If someone wants it to be different, he unconsciously wants it to be bad for all of us, because to get it right, he would first have to dismantle the foundations of our entire system. AND OK. He is entitled to such desires. Only first he should change the central law, trash all the architecture departments in this country, tear up many international agreements, and drive out the artists. And then he can build his own civilization on a new root, in which society democratically creates art. I'm not saying it's impossible, but if someone doesn't like the element of change caused by culture in his life, I kindly suggest that instead of tearing down our civilization, it's easier to move to Australia and live among the Aborigines. Their culture hasn't changed much in 70,000 years and they praise it. We will all fit in. Cross for the road.

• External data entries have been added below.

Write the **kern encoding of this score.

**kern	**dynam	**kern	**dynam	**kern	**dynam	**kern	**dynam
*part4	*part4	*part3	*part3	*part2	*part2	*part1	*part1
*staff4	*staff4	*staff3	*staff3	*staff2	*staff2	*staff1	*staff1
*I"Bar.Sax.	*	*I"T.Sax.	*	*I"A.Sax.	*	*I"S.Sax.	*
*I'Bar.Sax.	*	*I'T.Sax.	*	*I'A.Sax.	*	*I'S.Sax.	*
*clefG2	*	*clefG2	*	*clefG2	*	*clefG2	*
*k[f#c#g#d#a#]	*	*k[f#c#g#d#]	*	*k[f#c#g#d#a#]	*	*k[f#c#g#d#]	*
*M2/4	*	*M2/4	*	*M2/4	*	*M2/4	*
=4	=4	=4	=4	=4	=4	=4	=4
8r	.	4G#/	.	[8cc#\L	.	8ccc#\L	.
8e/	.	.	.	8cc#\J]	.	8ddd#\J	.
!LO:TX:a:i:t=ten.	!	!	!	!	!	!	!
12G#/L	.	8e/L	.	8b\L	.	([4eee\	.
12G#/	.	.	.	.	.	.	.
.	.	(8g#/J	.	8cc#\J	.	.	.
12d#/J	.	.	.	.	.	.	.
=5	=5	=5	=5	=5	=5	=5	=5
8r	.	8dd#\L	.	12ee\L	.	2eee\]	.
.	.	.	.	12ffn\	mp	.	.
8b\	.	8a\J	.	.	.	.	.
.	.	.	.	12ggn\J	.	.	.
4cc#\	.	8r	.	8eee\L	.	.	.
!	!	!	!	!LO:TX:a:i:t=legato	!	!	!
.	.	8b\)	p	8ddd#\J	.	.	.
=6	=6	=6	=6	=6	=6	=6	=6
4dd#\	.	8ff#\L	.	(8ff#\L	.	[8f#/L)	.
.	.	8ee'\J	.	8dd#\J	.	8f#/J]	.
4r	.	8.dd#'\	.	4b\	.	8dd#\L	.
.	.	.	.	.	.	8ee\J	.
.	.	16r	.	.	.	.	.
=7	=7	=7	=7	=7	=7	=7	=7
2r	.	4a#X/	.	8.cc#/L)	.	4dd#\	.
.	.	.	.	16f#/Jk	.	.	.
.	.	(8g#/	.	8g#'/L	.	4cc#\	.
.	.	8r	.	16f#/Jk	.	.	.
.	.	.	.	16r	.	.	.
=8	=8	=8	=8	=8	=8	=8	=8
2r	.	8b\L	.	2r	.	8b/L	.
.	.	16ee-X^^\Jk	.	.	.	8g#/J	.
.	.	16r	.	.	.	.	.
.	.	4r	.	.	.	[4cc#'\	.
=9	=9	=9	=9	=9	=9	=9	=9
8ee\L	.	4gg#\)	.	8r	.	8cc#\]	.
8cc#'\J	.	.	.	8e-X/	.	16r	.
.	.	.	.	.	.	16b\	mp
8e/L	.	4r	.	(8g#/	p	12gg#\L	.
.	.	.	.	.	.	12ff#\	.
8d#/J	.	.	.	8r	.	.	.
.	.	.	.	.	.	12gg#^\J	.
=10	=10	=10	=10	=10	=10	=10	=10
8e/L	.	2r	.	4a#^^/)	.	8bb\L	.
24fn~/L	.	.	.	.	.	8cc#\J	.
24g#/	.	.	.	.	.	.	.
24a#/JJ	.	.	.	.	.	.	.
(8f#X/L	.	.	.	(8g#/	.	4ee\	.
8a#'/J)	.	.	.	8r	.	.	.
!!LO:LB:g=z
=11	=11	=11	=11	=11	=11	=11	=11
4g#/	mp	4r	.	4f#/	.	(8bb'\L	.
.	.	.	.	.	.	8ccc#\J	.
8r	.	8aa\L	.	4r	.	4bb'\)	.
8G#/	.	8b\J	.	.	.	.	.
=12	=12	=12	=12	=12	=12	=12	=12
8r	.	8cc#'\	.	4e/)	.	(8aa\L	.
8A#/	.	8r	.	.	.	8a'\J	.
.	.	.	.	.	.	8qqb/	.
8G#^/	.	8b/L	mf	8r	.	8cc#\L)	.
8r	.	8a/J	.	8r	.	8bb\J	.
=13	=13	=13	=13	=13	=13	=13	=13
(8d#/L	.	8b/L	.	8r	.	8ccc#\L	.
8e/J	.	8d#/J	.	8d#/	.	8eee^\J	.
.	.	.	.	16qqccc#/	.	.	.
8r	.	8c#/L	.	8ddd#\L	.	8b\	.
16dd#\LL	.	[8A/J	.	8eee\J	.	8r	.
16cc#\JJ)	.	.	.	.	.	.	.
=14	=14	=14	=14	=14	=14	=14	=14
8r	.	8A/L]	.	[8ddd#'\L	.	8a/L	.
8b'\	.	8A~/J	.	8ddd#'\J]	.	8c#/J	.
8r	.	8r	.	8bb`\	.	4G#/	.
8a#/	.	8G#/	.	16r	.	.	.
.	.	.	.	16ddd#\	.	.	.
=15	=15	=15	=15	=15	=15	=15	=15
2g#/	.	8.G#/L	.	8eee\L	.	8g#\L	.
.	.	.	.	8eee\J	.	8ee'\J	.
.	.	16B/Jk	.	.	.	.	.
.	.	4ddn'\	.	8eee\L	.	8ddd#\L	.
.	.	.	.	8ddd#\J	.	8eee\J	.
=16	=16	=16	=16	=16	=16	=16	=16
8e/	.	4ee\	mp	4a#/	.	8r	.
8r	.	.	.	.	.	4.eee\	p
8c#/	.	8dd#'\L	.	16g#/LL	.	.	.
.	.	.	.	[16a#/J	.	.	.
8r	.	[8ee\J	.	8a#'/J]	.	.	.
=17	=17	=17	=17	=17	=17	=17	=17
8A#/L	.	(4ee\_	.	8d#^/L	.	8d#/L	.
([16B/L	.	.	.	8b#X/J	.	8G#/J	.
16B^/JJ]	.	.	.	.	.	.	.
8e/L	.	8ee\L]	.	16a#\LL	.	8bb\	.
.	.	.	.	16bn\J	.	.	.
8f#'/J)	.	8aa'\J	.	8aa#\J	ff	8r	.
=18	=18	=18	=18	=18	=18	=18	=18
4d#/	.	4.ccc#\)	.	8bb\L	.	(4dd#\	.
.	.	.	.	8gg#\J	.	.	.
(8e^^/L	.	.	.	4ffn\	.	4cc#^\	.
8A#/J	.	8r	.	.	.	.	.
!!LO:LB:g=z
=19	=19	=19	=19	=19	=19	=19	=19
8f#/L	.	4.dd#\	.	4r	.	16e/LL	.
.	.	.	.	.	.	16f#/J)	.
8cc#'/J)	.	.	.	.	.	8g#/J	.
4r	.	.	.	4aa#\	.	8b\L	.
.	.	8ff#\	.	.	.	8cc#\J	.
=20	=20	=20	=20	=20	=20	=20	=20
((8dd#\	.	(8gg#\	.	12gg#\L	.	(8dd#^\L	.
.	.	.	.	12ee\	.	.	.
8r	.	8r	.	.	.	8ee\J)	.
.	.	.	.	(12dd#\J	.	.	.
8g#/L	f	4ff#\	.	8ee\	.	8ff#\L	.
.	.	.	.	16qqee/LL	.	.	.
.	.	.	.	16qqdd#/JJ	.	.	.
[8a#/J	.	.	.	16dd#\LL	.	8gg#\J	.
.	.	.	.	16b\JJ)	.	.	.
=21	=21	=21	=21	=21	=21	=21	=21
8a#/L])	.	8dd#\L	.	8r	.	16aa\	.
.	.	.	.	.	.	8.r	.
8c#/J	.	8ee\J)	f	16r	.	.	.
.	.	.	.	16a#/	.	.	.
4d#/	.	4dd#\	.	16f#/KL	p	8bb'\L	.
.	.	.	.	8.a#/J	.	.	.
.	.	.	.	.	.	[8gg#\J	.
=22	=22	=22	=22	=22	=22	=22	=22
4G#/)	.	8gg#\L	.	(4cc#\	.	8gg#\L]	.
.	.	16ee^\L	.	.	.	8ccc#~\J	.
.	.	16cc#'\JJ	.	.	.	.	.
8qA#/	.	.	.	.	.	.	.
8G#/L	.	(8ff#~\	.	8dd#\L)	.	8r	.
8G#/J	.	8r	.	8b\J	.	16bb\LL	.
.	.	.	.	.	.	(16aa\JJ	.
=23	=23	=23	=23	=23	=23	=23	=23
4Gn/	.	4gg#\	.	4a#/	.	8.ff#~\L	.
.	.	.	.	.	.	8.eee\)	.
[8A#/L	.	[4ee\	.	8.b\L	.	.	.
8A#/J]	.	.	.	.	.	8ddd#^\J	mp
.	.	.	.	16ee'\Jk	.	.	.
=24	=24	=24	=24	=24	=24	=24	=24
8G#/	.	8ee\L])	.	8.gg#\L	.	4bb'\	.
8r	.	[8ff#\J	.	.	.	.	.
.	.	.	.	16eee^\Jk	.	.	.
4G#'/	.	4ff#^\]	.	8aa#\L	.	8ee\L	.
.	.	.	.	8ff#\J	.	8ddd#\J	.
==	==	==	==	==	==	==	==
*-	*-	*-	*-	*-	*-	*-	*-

However, I wanted to leave the most important thing for last. I have absolute certainty that even if I stood on my eyelashes, I still won't convince the unconvinced. Referring to beauty, when it means something different to everyone, also makes no sense at all. I would be naive if I believed that. However, I know one thing for sure. The entire history of mankind as recorded in art is a procession of artists who went against taste and sought the new. The first stone buildings once shocked in wooden medieval cities. What was wrong with wooden ones? The first Renaissance mansions and palaces astonished peasants from the bailey of a Gothic castle and so on, until glass houses, followed by colonies on Mars, space stations and interstellar yacht architecture. We are but a bead on a timeline consisting of thousands of years of history that has been and, hopefully, also that which will be. Styles in art are a table of contents in its history. If we begin to tear some pages out of this book, reach for anachronisms, stir its order and abandon the writing of our own history, there is a good chance that for posterity our period will be remembered as a black hole and cultural decline. The dark ages, in which a lot of things happened, but not much was left behind. That's why it's important not to look back despite the heckling, but to go our own way, even if it's a thorny one, because the alternative doesn't exist. The alternative is the non-existence of culture, non-participation in the creation of the world's culture and the subsequent atrophy of our national culture. Nowadays, ruled by - there's no denying it - toxic and feral social media, promoting easy and pleasant pap, the creation of culture and high art is not only a high-risk task, but also the duty of a thinking person, because the temptation to applaud conformity is greater than ever and brings alarmingly easy gratification.